INFORMATION PROVIDED:
◆ ◆ ◆ ◆ ◆ ◆ ◆

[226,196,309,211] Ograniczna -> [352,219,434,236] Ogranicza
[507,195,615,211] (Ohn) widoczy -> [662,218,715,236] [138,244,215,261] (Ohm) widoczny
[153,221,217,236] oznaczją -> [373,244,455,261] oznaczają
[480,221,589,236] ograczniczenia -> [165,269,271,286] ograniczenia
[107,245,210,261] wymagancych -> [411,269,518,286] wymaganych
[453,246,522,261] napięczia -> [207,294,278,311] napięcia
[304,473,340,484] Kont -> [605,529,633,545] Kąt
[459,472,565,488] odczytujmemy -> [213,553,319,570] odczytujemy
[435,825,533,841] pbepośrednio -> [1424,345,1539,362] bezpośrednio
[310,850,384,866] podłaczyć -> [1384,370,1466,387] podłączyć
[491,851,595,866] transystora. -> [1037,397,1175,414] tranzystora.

◆ ◆ ◆ ◆ ◆ ◆ ◆

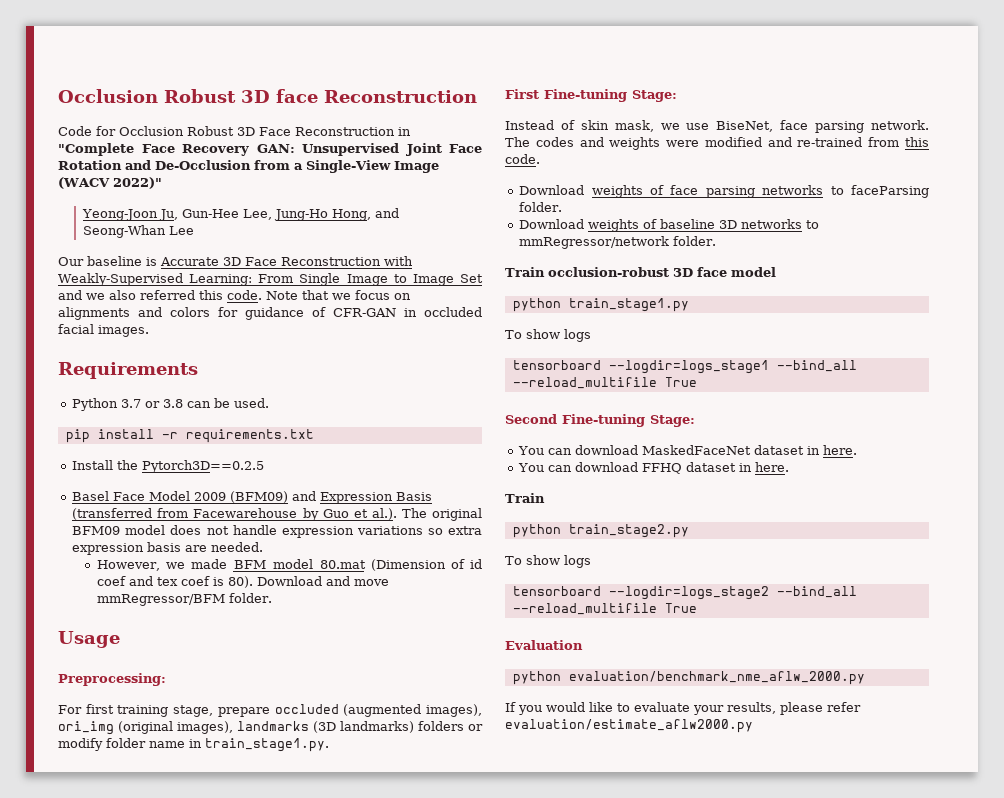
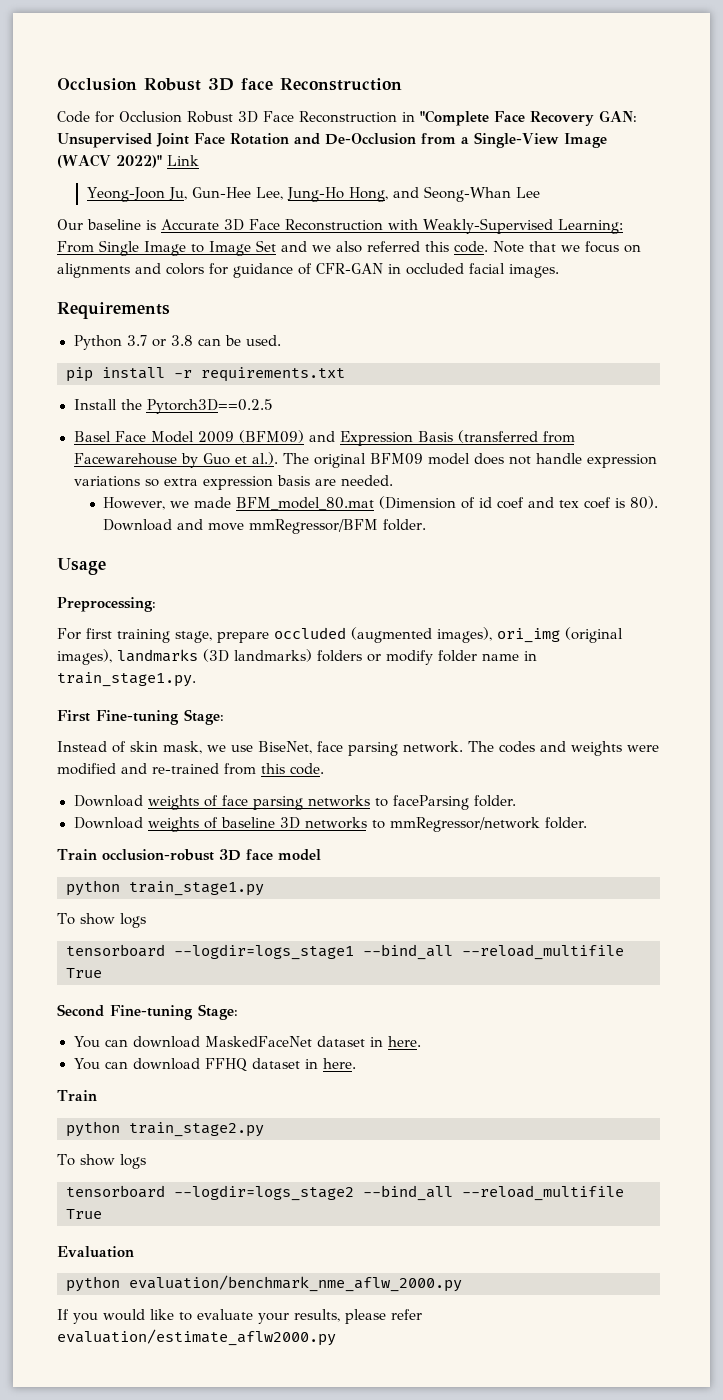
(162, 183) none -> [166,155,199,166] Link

◆ ◆ ◆ ◆ ◆ ◆ ◆

WHAT YOU SHOULD DO:
The lines above from the one with "[226,196,309,211] Ograniczna ->" through the one with "[491,851,595,866] transystora. ->" are to be duplicated exactly, ends included, with nothing added.

TASK SOLUTION:
[226,196,309,211] Ograniczna -> [352,219,434,236] Ogranicza
[507,195,615,211] (Ohn) widoczy -> [662,218,715,236] [138,244,215,261] (Ohm) widoczny
[153,221,217,236] oznaczją -> [373,244,455,261] oznaczają
[480,221,589,236] ograczniczenia -> [165,269,271,286] ograniczenia
[107,245,210,261] wymagancych -> [411,269,518,286] wymaganych
[453,246,522,261] napięczia -> [207,294,278,311] napięcia
[304,473,340,484] Kont -> [605,529,633,545] Kąt
[459,472,565,488] odczytujmemy -> [213,553,319,570] odczytujemy
[435,825,533,841] pbepośrednio -> [1424,345,1539,362] bezpośrednio
[310,850,384,866] podłaczyć -> [1384,370,1466,387] podłączyć
[491,851,595,866] transystora. -> [1037,397,1175,414] tranzystora.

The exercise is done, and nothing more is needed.